Şamil | Kategoriler | Konular

Hak, haklar

HAK, HAKLAR

Allâhu Teâlâ'nın isimlerinden biri. Kur'ân-ı
Kerim, yakîn, sâbit ve şüphe olmayan şey. Hüküm, fasıl
ve kaza olunmuş iş, adâlet, İslâm, mal, mülk, vâcip,
sâdık, lâyık, yaraşır, şans ve hisse. Çoğulu;
hukuk ve hıkâk'tır. Hakkın, bu çeşitli
anlamları, "kesin olarak sâbit olma ve gerekli olma (sübût ve
vücûb) "kavramında toplanır. Kur'ân-ı Kerim'de Hakk
kelimesi ve türevleri 285 kadar âyette geçer.

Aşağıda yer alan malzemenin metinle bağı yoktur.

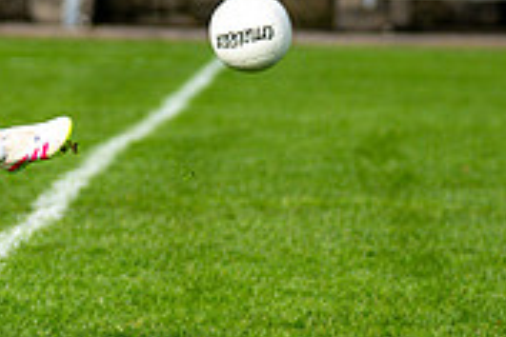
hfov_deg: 2.7
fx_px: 10709
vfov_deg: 1.8
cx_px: -257
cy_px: 117
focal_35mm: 762
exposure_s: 1/2500
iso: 180
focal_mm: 155
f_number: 2.8
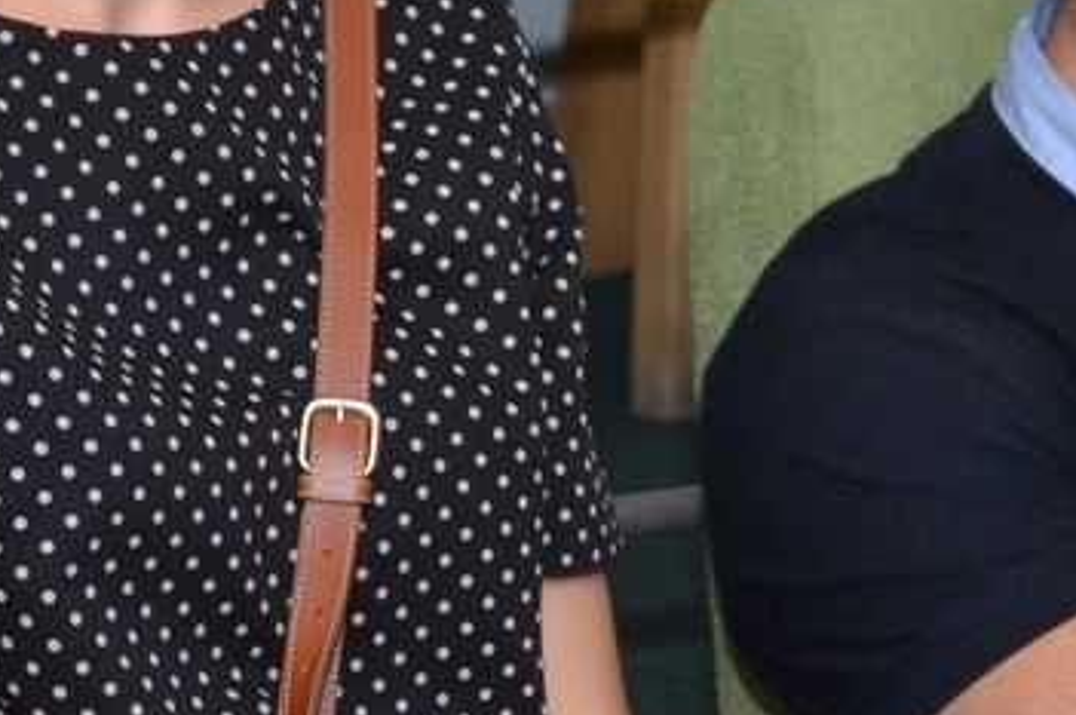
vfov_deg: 4.7
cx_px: 1119
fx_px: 8566
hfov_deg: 7.2
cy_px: -336
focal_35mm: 287
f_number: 4.8
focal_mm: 48
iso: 500
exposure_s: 1/250
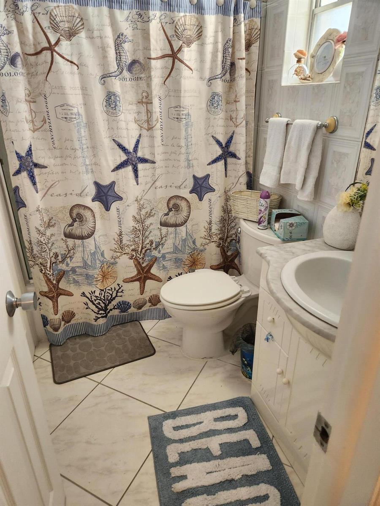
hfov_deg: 58.9
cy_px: 253
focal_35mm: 23
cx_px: 190
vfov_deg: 73.9
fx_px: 337
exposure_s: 1/120
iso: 320
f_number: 1.8
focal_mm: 5.4
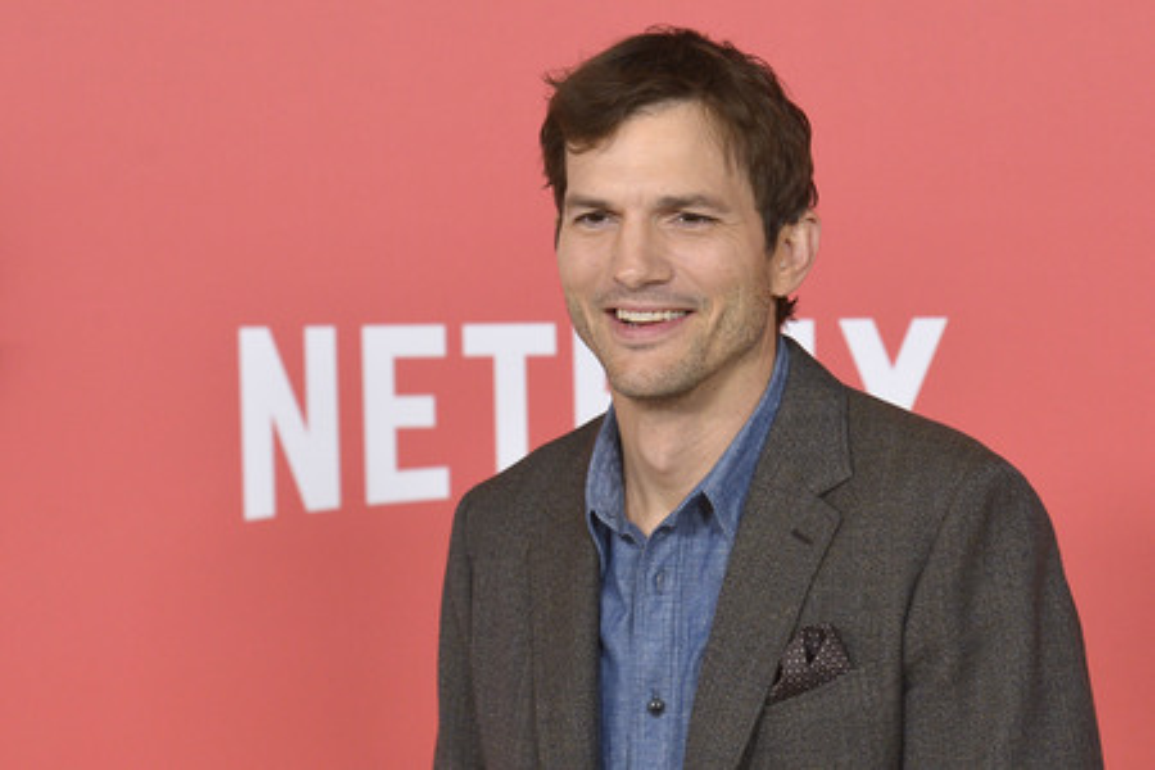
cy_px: 385
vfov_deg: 15.9
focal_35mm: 86
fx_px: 2759
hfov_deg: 23.6
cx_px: 578
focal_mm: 86
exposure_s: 1/320
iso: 1600
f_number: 6.3
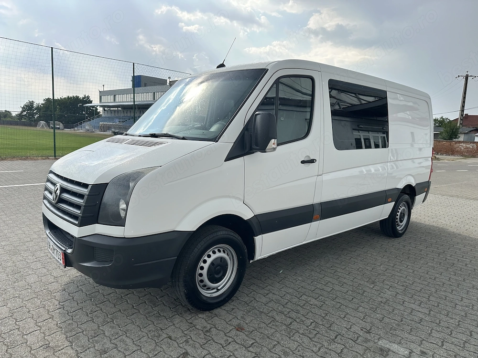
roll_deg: -3.2
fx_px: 331
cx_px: 239
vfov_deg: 56.8
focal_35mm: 24
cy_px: 179
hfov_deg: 71.6
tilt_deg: -8.8
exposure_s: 1/3155
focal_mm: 6.86
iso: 80
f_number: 1.78
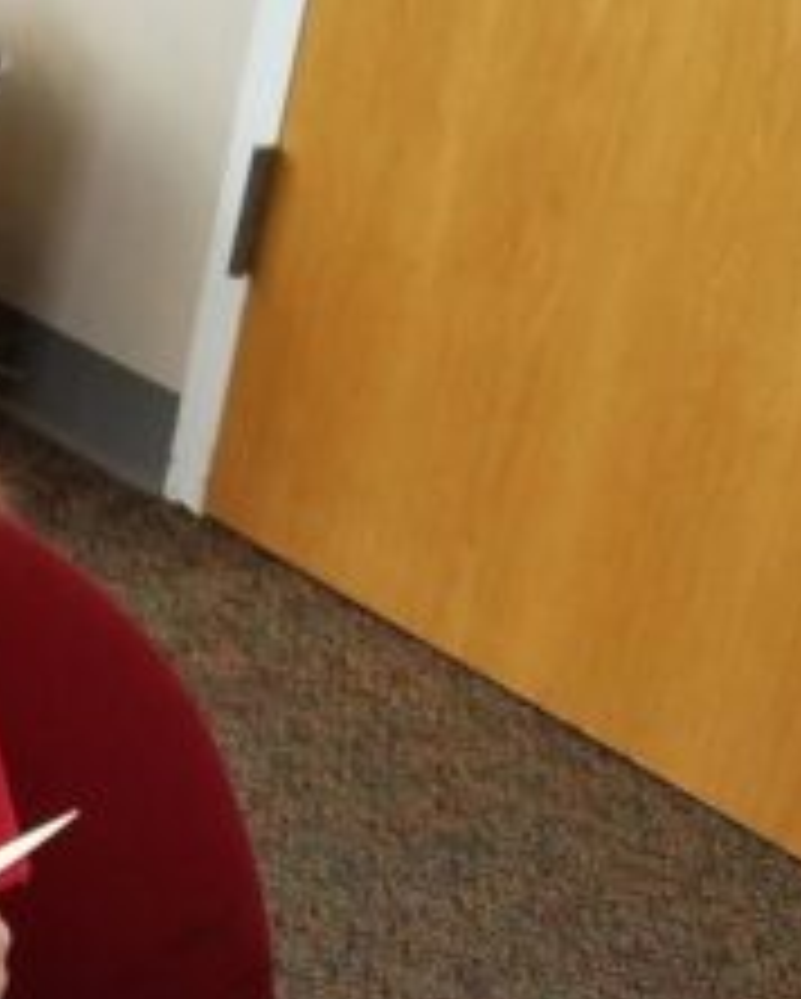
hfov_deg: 12.4
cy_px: 1143
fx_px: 3462
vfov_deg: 15.9
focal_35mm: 117
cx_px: -468
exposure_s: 1/120
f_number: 1.7
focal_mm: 4.25
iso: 200
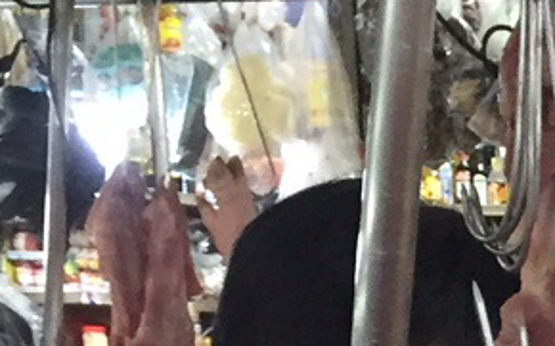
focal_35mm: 173
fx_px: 2616
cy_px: 1013
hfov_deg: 11.1
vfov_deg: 6.9
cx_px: 1054
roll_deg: -3.5
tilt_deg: -14.8
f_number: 2.2
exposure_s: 1/33
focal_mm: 4.15
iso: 160
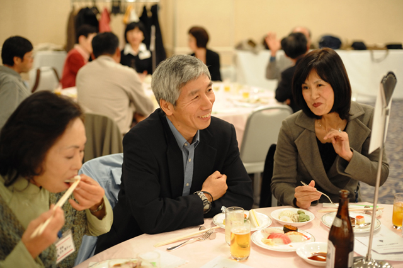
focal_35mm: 50
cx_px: 202
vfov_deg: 27.0
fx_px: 559
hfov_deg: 39.6
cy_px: 134
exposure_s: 1/100
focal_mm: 50
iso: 2000
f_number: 2.8
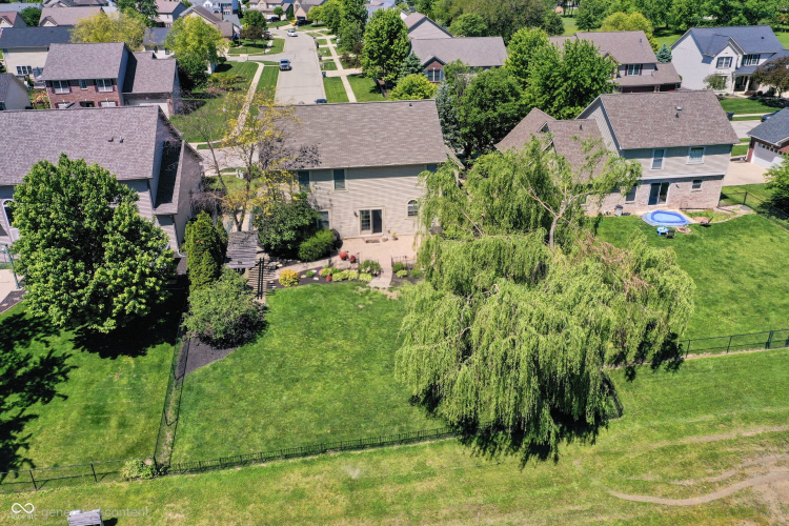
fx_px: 614
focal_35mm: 28
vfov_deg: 46.4
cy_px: 263
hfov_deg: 65.5
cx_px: 394
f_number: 6.3
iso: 100
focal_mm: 10.26
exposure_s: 1/833
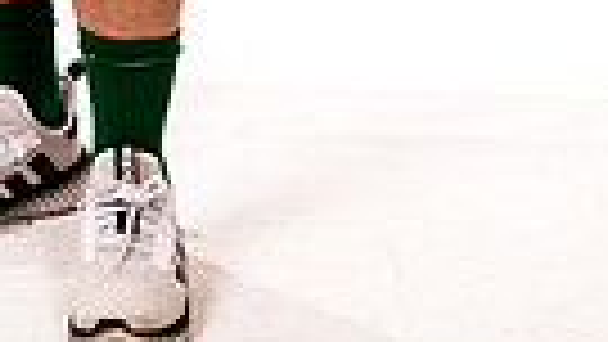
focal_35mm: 182
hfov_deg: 11.7
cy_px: -603
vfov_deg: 6.2
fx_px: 2935
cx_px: -54
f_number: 8
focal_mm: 52
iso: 800
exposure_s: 1/400
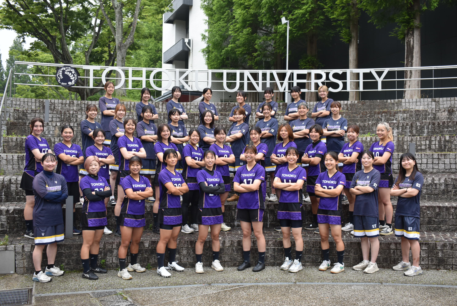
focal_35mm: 36
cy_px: 153
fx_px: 457
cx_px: 228
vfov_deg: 36.9
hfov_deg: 53.1
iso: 400
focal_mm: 24
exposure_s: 1/100
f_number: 5
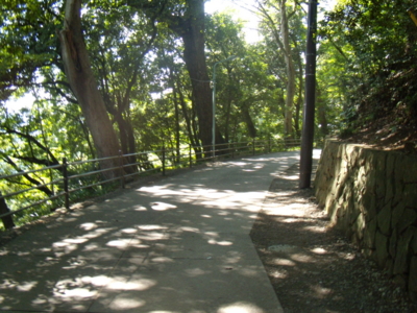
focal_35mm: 36
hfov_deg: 51.4
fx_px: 434
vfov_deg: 39.7
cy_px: 156
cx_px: 208
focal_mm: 6.4
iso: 250
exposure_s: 1/60
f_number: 3.6
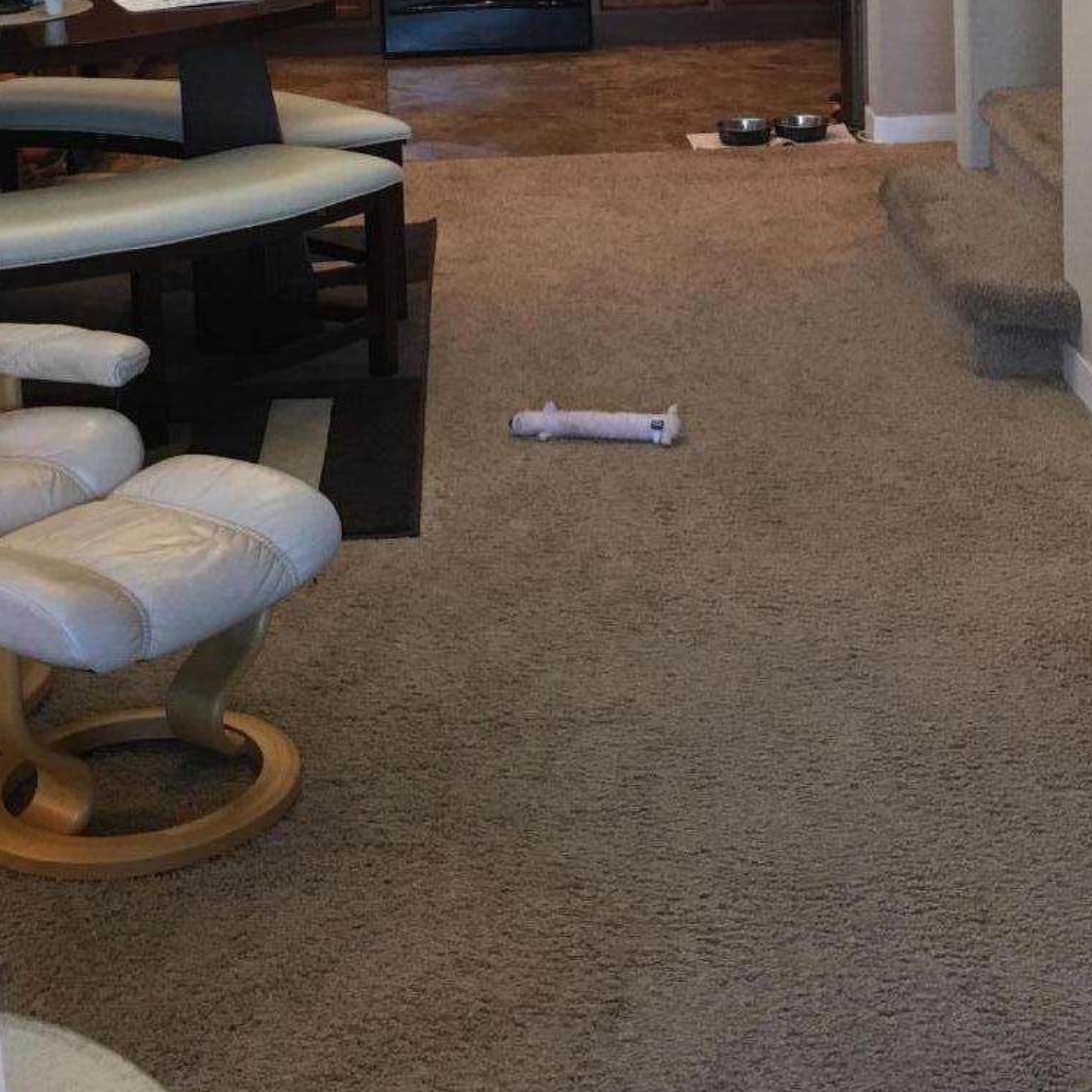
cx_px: 608
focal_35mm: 68
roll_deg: +0.8
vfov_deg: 24.2
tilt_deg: -7.3
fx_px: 2427
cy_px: 3
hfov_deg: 25.3
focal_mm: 4.15
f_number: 2.2
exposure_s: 1/15
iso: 25
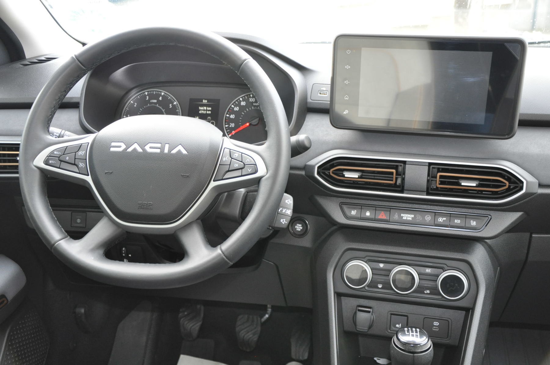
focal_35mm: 42
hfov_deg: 46.4
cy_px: 182
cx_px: 275
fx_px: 641
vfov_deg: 31.8
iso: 800
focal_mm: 28
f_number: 4
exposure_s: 1/60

"Şüphesiz, onların çoğunun
üzerine o söz (azap hak olmuştur" (Yâsîn, 36/7). Burada
"hak oldu"; sâbit ve vâcip oldu, anlamındadır.
"O günahkarlar istemese de, Allah hakkı sâbit ve üstün kılacaktır
(el-Enfâl, 8/8). " De ki: Hak geldi, bâtıl yok oldu "
(el-İsrâ,17/81) "Boşanan kadınların da ma'ruf
şekilde yararlanmaları hakları olup, bu, Allah'tan
korkanlar için bir vaciptir" (el-Bakara, 2/241). Burada
"hak", vâcip anlamındadır. Bazan, zulmün aksi olan
"adâlet" .anlamı görülür. "Allah hak (ve adâletle
hükmeder" (el-Mü'min, 40/20). Şu âyette de hisse, pay anlamındadır.
"Mallarında, hâlini arz eden ve edemeyen yoksular için belli
bir hak (pay) vardır" (el-Meâric, 70/24).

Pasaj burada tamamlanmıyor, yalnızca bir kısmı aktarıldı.